The news: UK retailers are feeling optimistic about sales growth for the first time since September, per the Confederation of British Industry (CBI)’s latest survey.
- Retailers’ expected sales balance rose to +9 for April, up considerably from -18 in March—only the second time it has tilted positive since May 2022.
Signs of growth: Despite the cost-of-living crisis, consumer spending remains robust.
- February sales volumes rose 1.2% month-over-month (MoM), driven by higher sales in non-food stores (which increased 2.4% MoM), per the Office of National Statistics.
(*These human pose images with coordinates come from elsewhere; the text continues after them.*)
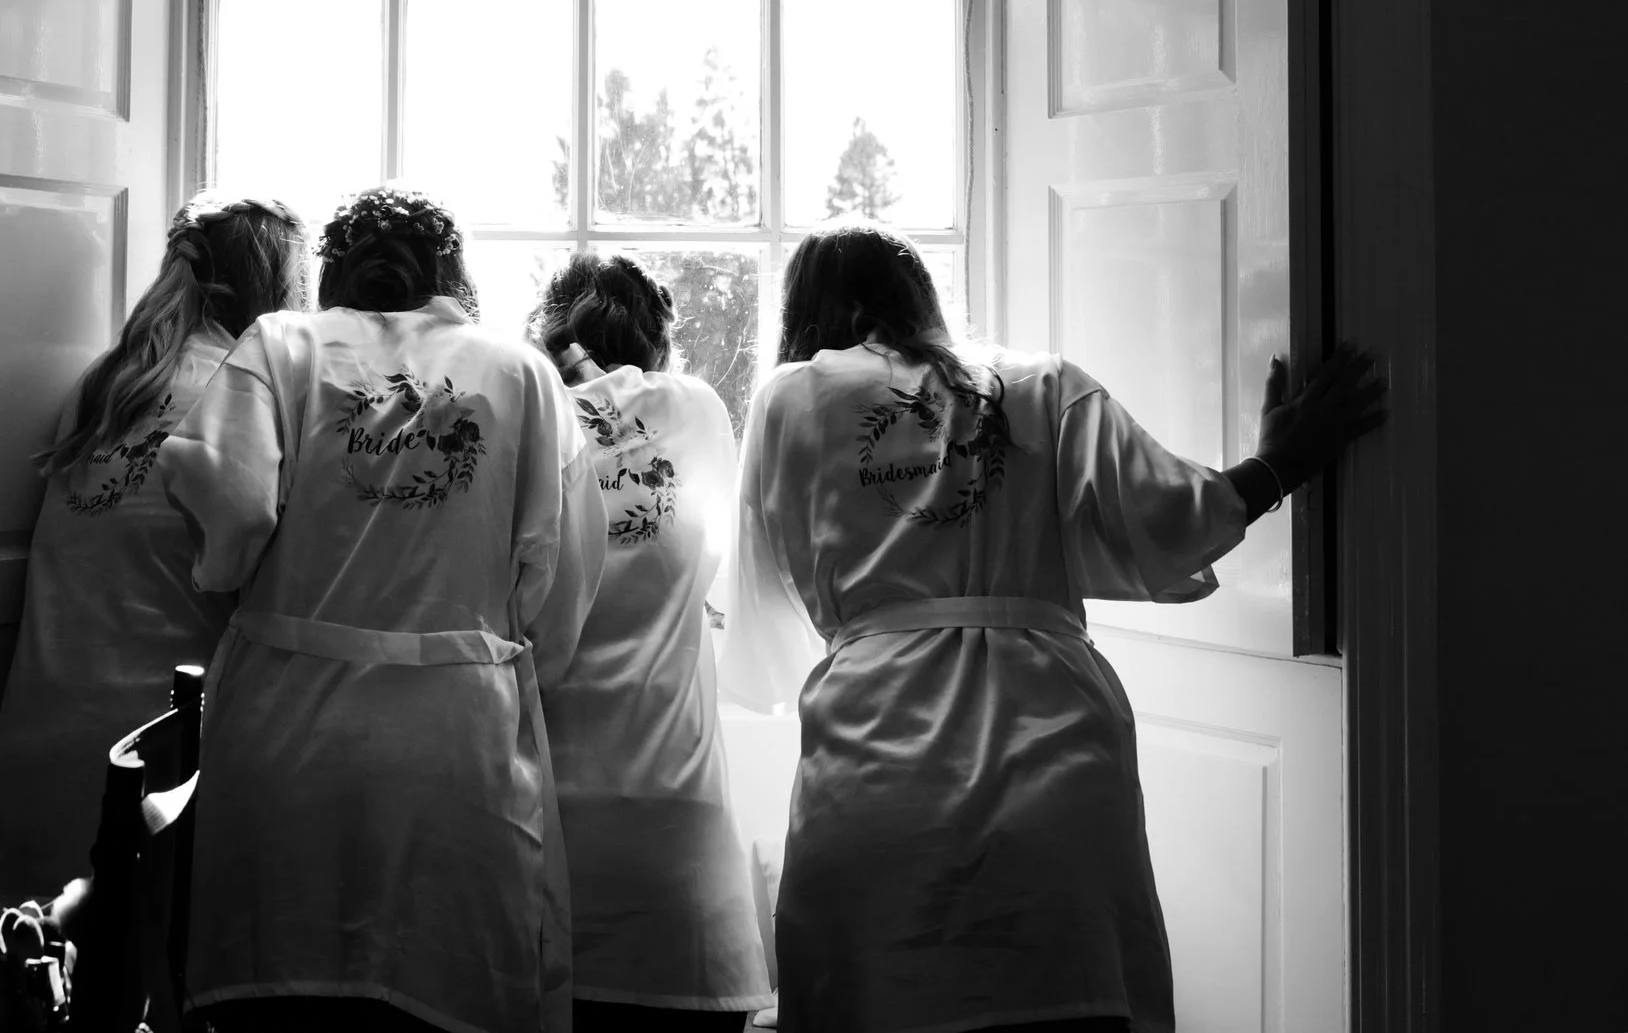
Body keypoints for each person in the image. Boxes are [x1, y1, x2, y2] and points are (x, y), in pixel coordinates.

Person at [718, 220, 1386, 1033]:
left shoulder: (789, 398)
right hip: (1055, 773)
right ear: (917, 295)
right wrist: (1280, 462)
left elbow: (762, 610)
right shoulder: (1038, 384)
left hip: (872, 782)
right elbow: (1170, 515)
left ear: (808, 313)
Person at [158, 186, 607, 1033]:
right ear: (450, 270)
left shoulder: (282, 341)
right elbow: (567, 571)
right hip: (455, 739)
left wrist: (238, 575)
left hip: (286, 733)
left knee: (282, 996)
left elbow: (232, 500)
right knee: (439, 1000)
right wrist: (498, 658)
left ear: (334, 269)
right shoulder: (518, 370)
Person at [0, 194, 308, 904]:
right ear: (273, 286)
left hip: (35, 746)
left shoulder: (103, 384)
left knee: (38, 985)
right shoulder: (243, 391)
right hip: (152, 763)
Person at [529, 254, 773, 1033]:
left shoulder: (525, 421)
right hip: (677, 836)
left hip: (547, 827)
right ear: (659, 344)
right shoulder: (696, 410)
That’s significantly higher than the 0.2% economists polled by Bloomberg expected—yet another sign of consumer resilience.
- Consumer expectations of inflation are easing. Household inflation expectations reached their lowest point since November 2021, per the Bank of England, which could reduce pressure on businesses to raise wages in line with inflation.
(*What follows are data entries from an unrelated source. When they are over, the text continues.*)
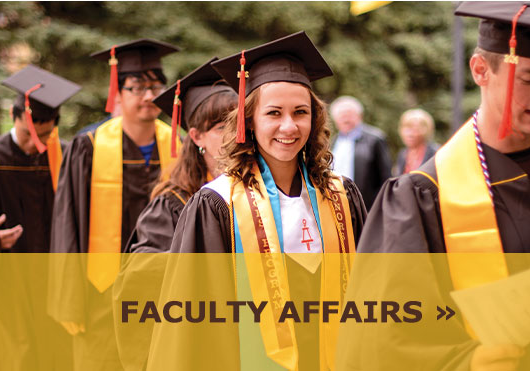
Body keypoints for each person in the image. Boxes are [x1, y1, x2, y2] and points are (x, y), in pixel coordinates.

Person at [338, 2, 530, 371]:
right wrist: (465, 361)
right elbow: (383, 334)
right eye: (529, 78)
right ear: (480, 70)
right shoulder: (424, 196)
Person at [147, 31, 367, 371]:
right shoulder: (218, 205)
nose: (289, 126)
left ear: (315, 118)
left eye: (301, 112)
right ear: (248, 120)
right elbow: (192, 321)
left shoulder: (341, 195)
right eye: (274, 113)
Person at [48, 38, 179, 371]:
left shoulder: (177, 146)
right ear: (118, 93)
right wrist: (69, 294)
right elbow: (68, 223)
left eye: (156, 86)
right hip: (99, 290)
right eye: (137, 87)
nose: (149, 96)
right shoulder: (89, 147)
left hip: (160, 292)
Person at [112, 58, 238, 371]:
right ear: (196, 137)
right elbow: (139, 285)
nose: (236, 137)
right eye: (223, 128)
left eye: (241, 126)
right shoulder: (173, 205)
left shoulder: (261, 195)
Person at [0, 64, 80, 370]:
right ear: (14, 119)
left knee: (57, 353)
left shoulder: (64, 155)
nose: (36, 144)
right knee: (18, 354)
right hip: (9, 279)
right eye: (29, 134)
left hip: (55, 273)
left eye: (46, 135)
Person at [330, 95, 392, 210]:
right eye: (341, 116)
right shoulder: (333, 142)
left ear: (360, 116)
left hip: (368, 206)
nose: (345, 119)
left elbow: (386, 178)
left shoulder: (375, 139)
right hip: (340, 204)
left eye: (349, 115)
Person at [393, 108, 439, 176]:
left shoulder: (436, 153)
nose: (410, 134)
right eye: (407, 128)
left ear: (426, 130)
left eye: (415, 129)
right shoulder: (402, 154)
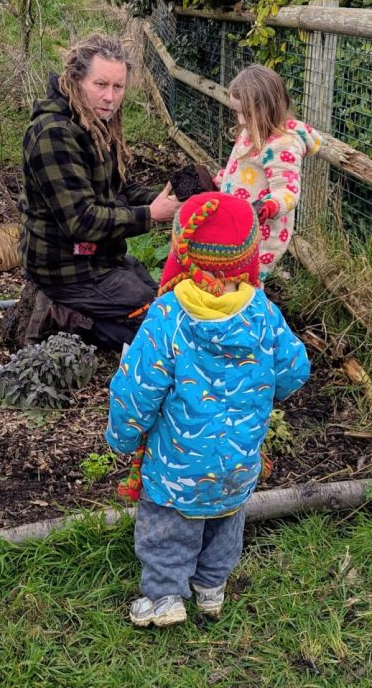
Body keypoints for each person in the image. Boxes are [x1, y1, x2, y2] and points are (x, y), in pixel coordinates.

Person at [106, 191, 310, 628]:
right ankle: (211, 589)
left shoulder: (169, 315)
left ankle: (164, 597)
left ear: (184, 247)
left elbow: (137, 386)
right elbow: (295, 370)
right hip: (238, 456)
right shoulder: (262, 312)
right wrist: (262, 395)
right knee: (224, 520)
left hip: (177, 459)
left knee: (167, 525)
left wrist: (122, 436)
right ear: (249, 253)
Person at [19, 33, 179, 351]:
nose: (110, 97)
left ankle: (85, 315)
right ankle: (63, 319)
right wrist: (151, 215)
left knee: (165, 296)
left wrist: (169, 200)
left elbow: (120, 186)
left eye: (117, 87)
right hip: (66, 267)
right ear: (77, 80)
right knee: (158, 324)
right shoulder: (54, 134)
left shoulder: (94, 119)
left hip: (99, 256)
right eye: (100, 85)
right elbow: (81, 221)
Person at [214, 64, 323, 282]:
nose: (241, 120)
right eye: (237, 112)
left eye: (246, 113)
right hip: (241, 222)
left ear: (267, 108)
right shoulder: (251, 130)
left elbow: (288, 190)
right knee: (231, 273)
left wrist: (270, 206)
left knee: (248, 278)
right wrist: (227, 178)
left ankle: (252, 311)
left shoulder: (282, 145)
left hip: (262, 231)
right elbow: (249, 170)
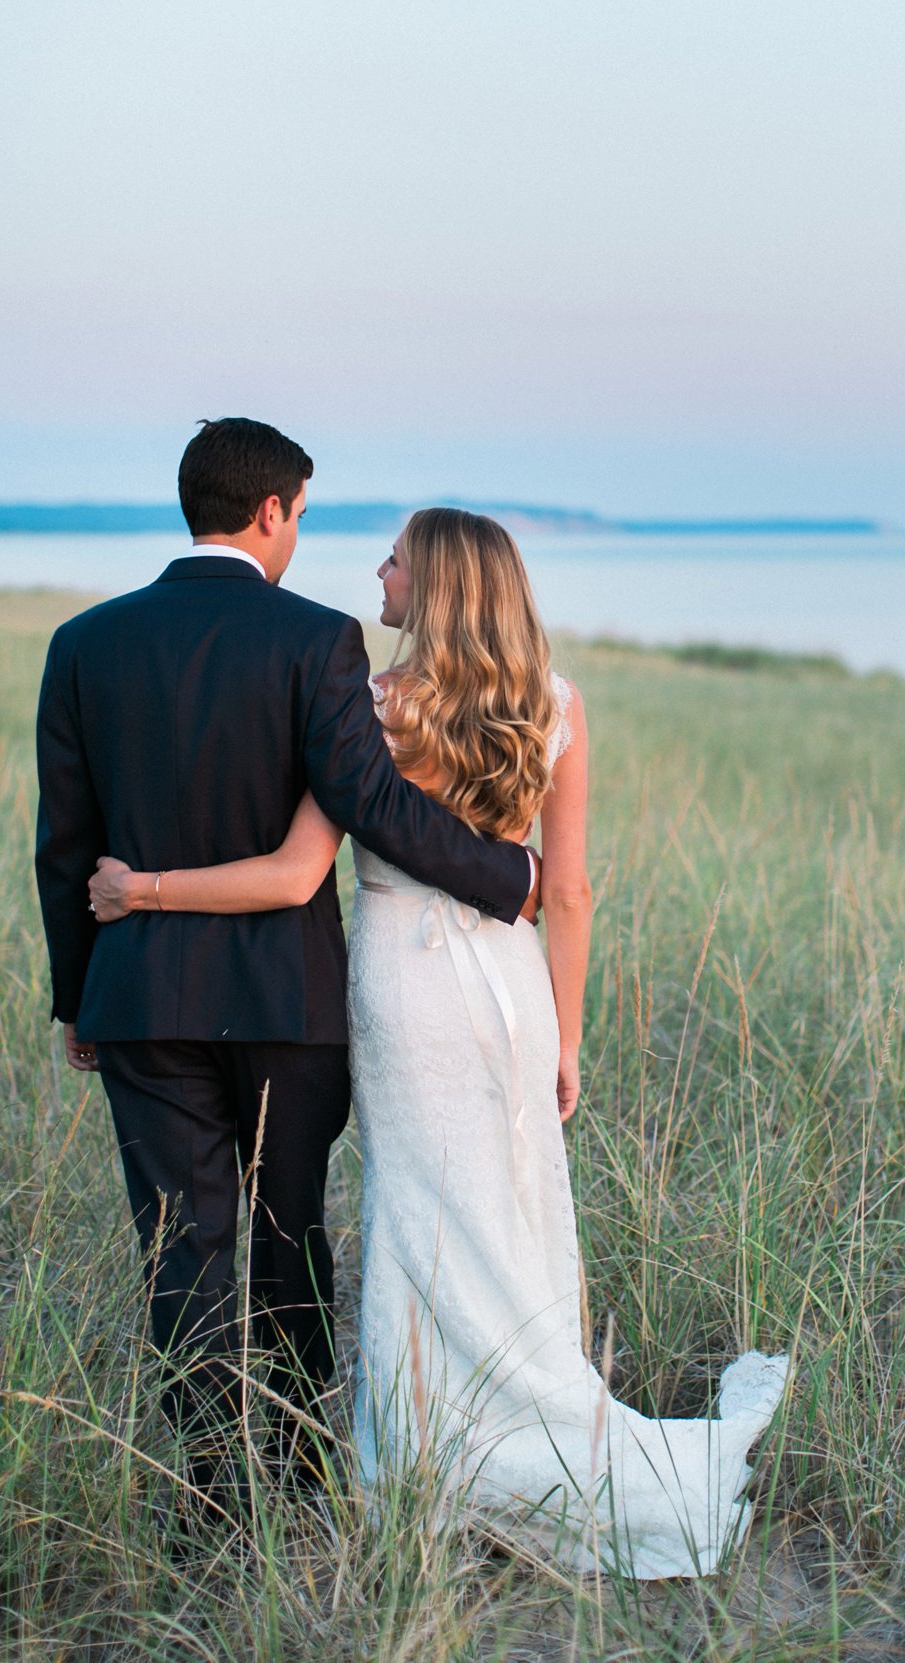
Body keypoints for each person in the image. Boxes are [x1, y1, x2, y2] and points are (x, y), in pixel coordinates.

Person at [88, 506, 788, 1577]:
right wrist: (566, 1036)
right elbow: (569, 890)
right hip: (509, 991)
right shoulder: (553, 706)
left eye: (395, 558)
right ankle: (525, 1412)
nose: (378, 569)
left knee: (416, 1207)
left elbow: (291, 872)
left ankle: (426, 1449)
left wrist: (143, 889)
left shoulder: (373, 706)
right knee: (503, 1201)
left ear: (437, 587)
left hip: (403, 990)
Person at [34, 423, 537, 1532]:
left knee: (184, 1247)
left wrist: (80, 997)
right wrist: (510, 875)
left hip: (139, 1001)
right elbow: (374, 804)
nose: (300, 533)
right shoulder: (317, 640)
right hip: (287, 1009)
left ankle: (212, 1502)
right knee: (287, 1234)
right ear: (272, 510)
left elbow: (63, 846)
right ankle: (305, 1472)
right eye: (301, 513)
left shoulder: (84, 642)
- So are manufacturers’ inflation expectations. UK manufacturers’ expectations for selling price inflation fell to their lowest level since May 2021, according to the CBI’s Industrial Trends Survey, which should lead to some cost relief for consumers.
- And retailers are seeing signs of recovery. Ocado Retail expects business to improve in the second half of the year as its customer base continues to grow. The online grocer said average weekly orders rose 3.6% in Q1, while its active customer base grew 13.8% year-over-year (YoY).
Persistent cost crunches: While there are reasons for optimism, retail growth in 2023 will be tempered by a number of factors.
- Grocery inflation remains at a record high. Grocery prices were 17.5% higher YoY in March, per Kantar data reported by Reuters, adding £837 ($1031) to households’ annual bills. And poor harvests and high energy costs could compound produce shortages and keep food inflation elevated.
- Wage growth is well below inflation. Pay growth slowed in January to 5.7%, per the ONS, significantly below the UK’s current 10.4% inflation rate.
- Shoppers are looking for savings wherever possible. Non-food sales growth in February was driven by more consumers shopping for deals at discount and secondhand stores, an indication that price sensitivity will continue to play a significant role in purchase decisions.
Looking ahead: Retailers will undoubtedly face difficulties ahead as they attempt to convince cash-strapped consumers to spend their money on items beyond groceries. To avoid losing shoppers entirely, companies will need to emphasize value and reward loyalty.
- Despite the difficulties, we expect UK retail sales to grow 1.7% this year, although much of that growth will be driven by higher prices rather than growing sales volumes.